The indictment alleges that Viggiano, Forlano, and Salamone engaged in a scheme between October 2021 and May 2023 to profit in the stock market by strategically investing in companies involved with unnamed firms that employed Viggiano. He allegedly shared "material non-public information" (MNPI), such as unannounced acquisitions and partnerships. Forlano also passed that information on to at least five of his friends and family.
To conceal the exchange of MNPI, the conspirators communicated via Xbox 360 chat and the Signal app with "disappearing messages" enabled. Bloomberg notes that after the FBI questioned Viggiano and Salamone in June, the latter became concerned that law enforcement would find their communications. Viggiano told him not to worry.
"Nah. Nah," Viggiano reassured him. "Because similar to you... Signal, or like XBOX 360 chat, there's no tracing that. Good luck ever finding that."
Ironically, Viggiano and his team from the University of Tampa won a 2018 ethics competition.
Little did Viggiano know that Salamone recorded the conversation. It is unclear whether Salamone was preparing to snitch or made the recording as an insurance policy to take Viggiano down with him if it came to that.

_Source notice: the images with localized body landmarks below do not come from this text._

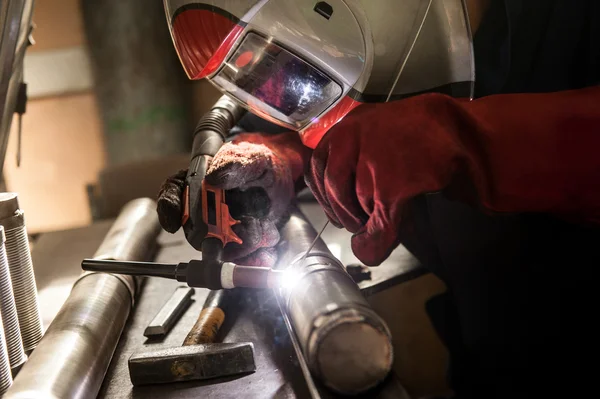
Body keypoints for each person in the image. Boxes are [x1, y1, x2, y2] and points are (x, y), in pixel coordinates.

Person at [158, 0, 600, 397]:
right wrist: (271, 157)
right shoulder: (379, 56)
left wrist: (470, 141)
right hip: (490, 356)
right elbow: (303, 114)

"This indictment is yet another example of individuals believing they can get away with benefiting from trading on material non-public information," said FBI Assistant Director in Charge James Smith. "As we have shown before, this type of alleged corporate self-dealing will not be tolerated. The FBI will ensure that those responsible for insider trading face the consequences in the criminal justice system."
In total, Viggiano passed along insider information on at least seven separate deals involving publicly traded companies. Salamone allegedly made $322,000 on illegal investments. Despite his friend suggesting they split the profits on the illicit trades evenly, Salamone initially gave Viggiano only $35,000 but planned to hand over more. Forlano raked in over $100,000 for his part in the scheme.
Prosecutors charged Viggiano with eight counts of securities fraud, each carrying up to 20 years in prison, and one count of conspiracy, which could tack on an additional five. He could be sentenced consecutively for up to 165 years.
Forlano and Salamone each face three counts of securities fraud and one count of conspiracy. However, Salamone was the first to cop a plea deal agreeing to cooperate with the government, so will likely receive leniency from the court as part of that agreement.